# DISCRETE MATH: Use math. induction to show that at least 1 integer can divide another

1. Feb 21, 2007

### VinnyCee

1. The problem statement, all variables and given/known data

Use mathematical induction to show that given a set of $n\,+\,1$ positive integers, none exceeding $2\,n$, there is at least one integer in this set that divides another integer in the set.

2. Relevant equations

Mathematical induction, others, I am not sure

3. The attempt at a solution

Let $P(n)$ be the claim that there will be two integers $(x,\,y)$ such that y divides x.

$$\left{1,\,2,\,\dots,\,2\,n\right}$$ <----- Choose only $n\,+\,1$ of these.

Basis: Does $P(1)$ hold?

$$\left{1,\,\dots,\,2\,n\right}\,=\,\left{1,\,2\right}$$ <----- for $n\,=\,1$

2 is divisible by 1, so x = 2 and y = 1. $P(1)$ is true.

Inductive hypothesis:

$$\left{1,\,2,\,\dots,\,2\,n,\,2\,n\,+\,1,\,2\,n\,+\,2\right}$$ <----- Choose only $n\,+\,2$ of these

How do I prove that though?

2. Feb 22, 2007

### AlephZero

Here's the start of a proof...

Let m be the largest integer in the set of n+1 integers.

If m <= 2(n-1), there are n integers in the set less than 2(n-1) , so by induction P(n) is true.

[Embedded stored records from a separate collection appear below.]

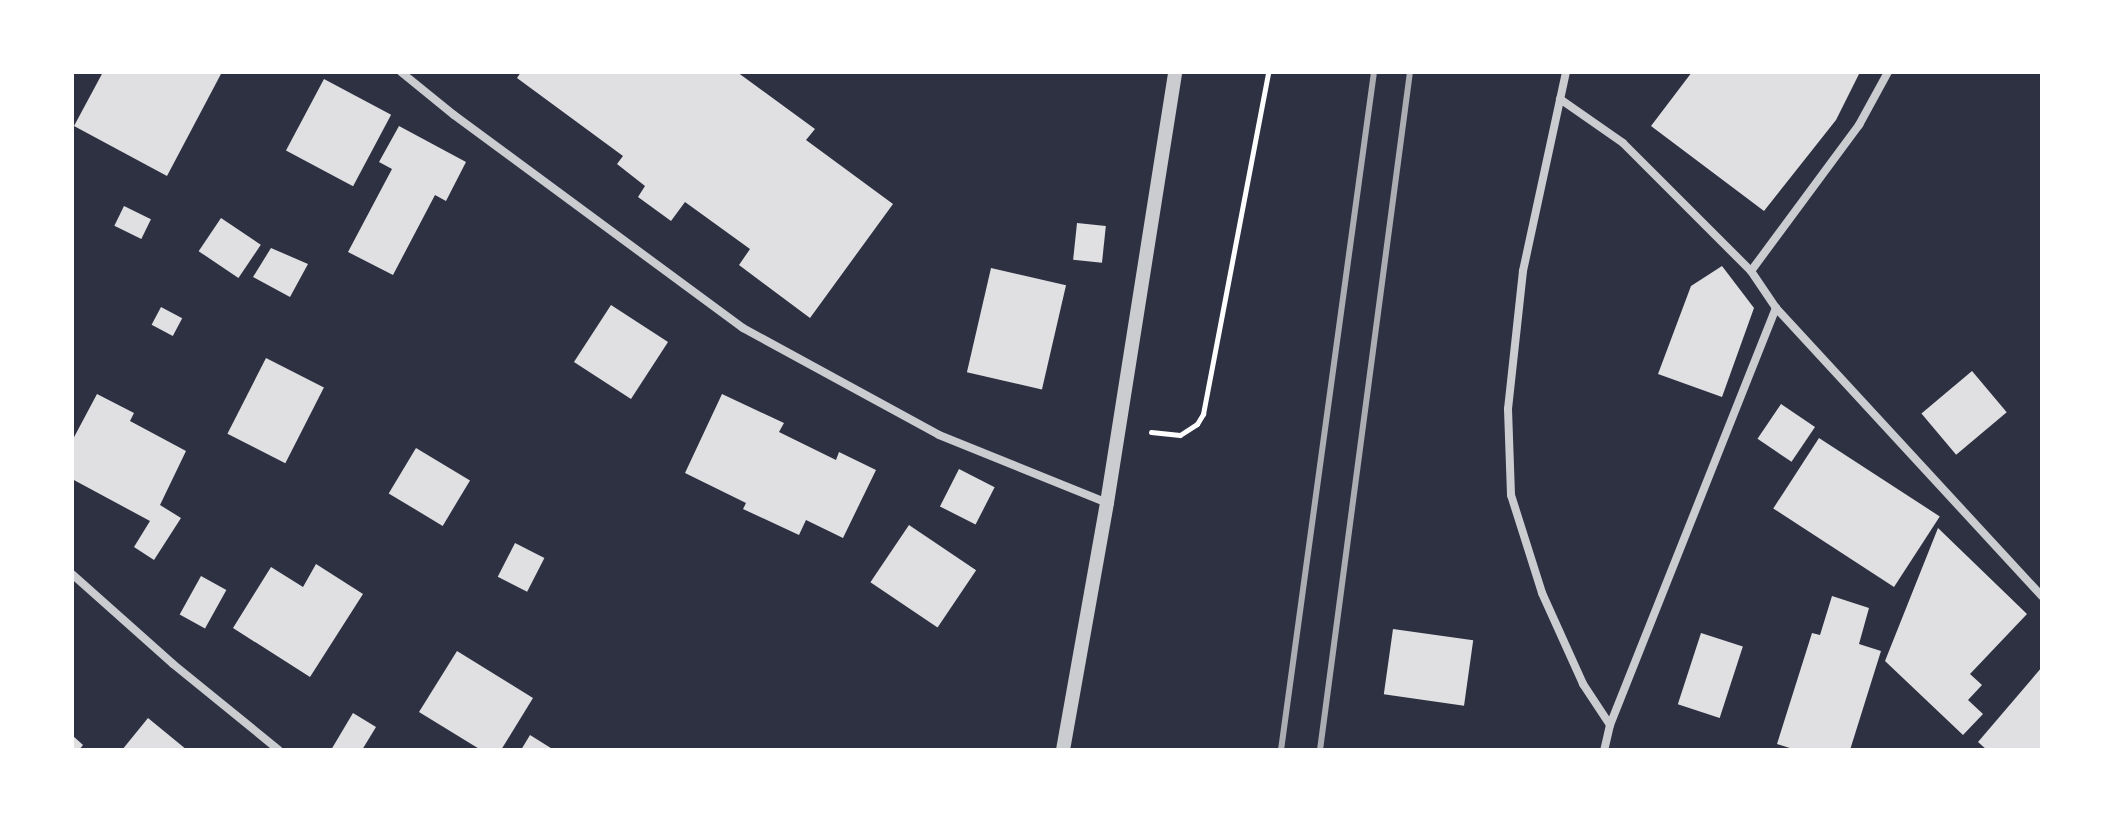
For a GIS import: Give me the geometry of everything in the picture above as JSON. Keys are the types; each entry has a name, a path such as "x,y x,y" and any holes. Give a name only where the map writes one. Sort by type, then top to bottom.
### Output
{"street":[{"path":"401,72 454,115 743,328 939,435 1107,503"},
{"path":"1063,750 1120,425 1175,72"},
{"path":"1566,72 1523,271 1508,409 1511,495 1542,593 1583,684 1610,725"},
{"path":"1751,271 1859,125 1888,72"},
{"path":"1560,99 1623,143 1751,271 1776,308 2042,596"},
{"path":"1604,750 1610,725 1776,308"},
{"path":"72,574 173,664 279,750"}],"path":[{"path":"1120,425 1171,437 1189,432 1203,414 1268,72"}],"building":[{"path":"103,72 222,72 167,176 74,126"},
{"path":"521,72 737,72 815,129 806,140 893,204 810,318 739,265 750,249 685,202 671,221 638,197 645,186 617,164 623,156 517,78"},
{"path":"1692,72 1860,72 1836,120 1764,211 1651,126"},
{"path":"324,79 391,115 353,186 286,151"},
{"path":"399,126 466,162 446,201 435,195 393,275 348,252 392,169 379,162"},
{"path":"124,206 151,219 141,239 114,226"},
{"path":"221,218 261,245 238,278 199,251"},
{"path":"1077,223 1106,226 1102,263 1073,260"},
{"path":"271,248 308,264 290,297 253,277"},
{"path":"1722,266 1754,308 1722,397 1658,374 1691,286"},
{"path":"991,268 1066,285 1042,390 967,372"},
{"path":"611,305 668,342 631,399 574,362"},
{"path":"161,307 182,318 173,336 152,325"},
{"path":"266,358 324,388 285,463 227,434"},
{"path":"1972,371 2007,412 1956,455 1921,413"},
{"path":"97,394 134,413 130,421 186,451 160,505 181,518 154,560 134,547 150,521 72,479 72,441"},
{"path":"722,394 784,423 779,432 836,460 839,452 876,470 843,538 806,520 799,535 743,509 746,503 685,473"},
{"path":"1781,404 1815,427 1792,462 1758,439"},
{"path":"1819,438 1940,516 1894,587 1773,508"},
{"path":"416,448 470,480 443,526 389,493"},
{"path":"959,469 995,487 976,525 940,506"},
{"path":"909,525 976,570 938,627 870,582"},
{"path":"1938,528 2027,614 1970,674 1982,685 1968,700 1983,714 1963,735 1885,661"},
{"path":"515,543 544,558 527,592 498,577"},
{"path":"316,564 363,594 310,677 233,628 271,567 303,587"},
{"path":"201,576 226,590 205,629 180,614"},
{"path":"1832,596 1869,608 1859,644 1881,651 1850,750 1796,750 1777,744 1812,633 1820,635"},
{"path":"1393,629 1473,640 1464,706 1384,694"},
{"path":"1701,633 1743,647 1720,718 1678,704"},
{"path":"457,651 533,698 501,750 481,750 419,712"},
{"path":"2042,667 2042,750 1987,750 1978,742"},
{"path":"353,713 376,727 362,750 331,750"},
{"path":"148,718 187,750 122,750"},
{"path":"72,735 83,745 79,750 72,750"},
{"path":"530,735 554,750 521,750"}],"railway":[{"path":"1281,750 1374,72"},
{"path":"1320,750 1410,72"}]}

Now think about the cases where m = 2n-1 or m = 2n.

3. Feb 22, 2007

### HallsofIvy

Staff Emeritus
By the way- there is no requirement that the n integers be distinct. In the n= 1 case, the two integers may be {1, 2}, {1, 1} or {2,2}. Of course, if they are NOT distinct, then obviously one of the duplicates divides the other so you really only need to consider the case that they are distinct- but you should say that.

4. Sep 28, 2010

### dyang00

Re: DISCRETE MATH: Use math. induction to show that at least 1 integer can divide ano

Resurrecting old thread, I also really need help with this problem. I'm completely lost, I couldn't even come with what the OP got on my own.

Thanks anyway

5. Feb 19, 2012

### bryanfoobar

Re: DISCRETE MATH: Use math. induction to show that at least 1 integer can divide ano

I believe there is that requirement, as the claim states that it is a set of positive integers. Sets contain unique elements.

Since Induction in general was part of your question, I would recommend looking at inductiveproofs.com -- they have a nice template for writing inductive proofs that you might find helpful.

Does the question hint at using weak or strong induction? (if you haven't heard of strong induction yet, that is helpful :) since we know it should use weak then!) The thing to think about is how can we get back to the smaller subset? AKA In the inductive step, we have a set of n+2 elements, all no higher than 2n+2, how do we talk about a subset of n+1 elements all no higher than 2n? What do we know about the other sets that don't contain that subset?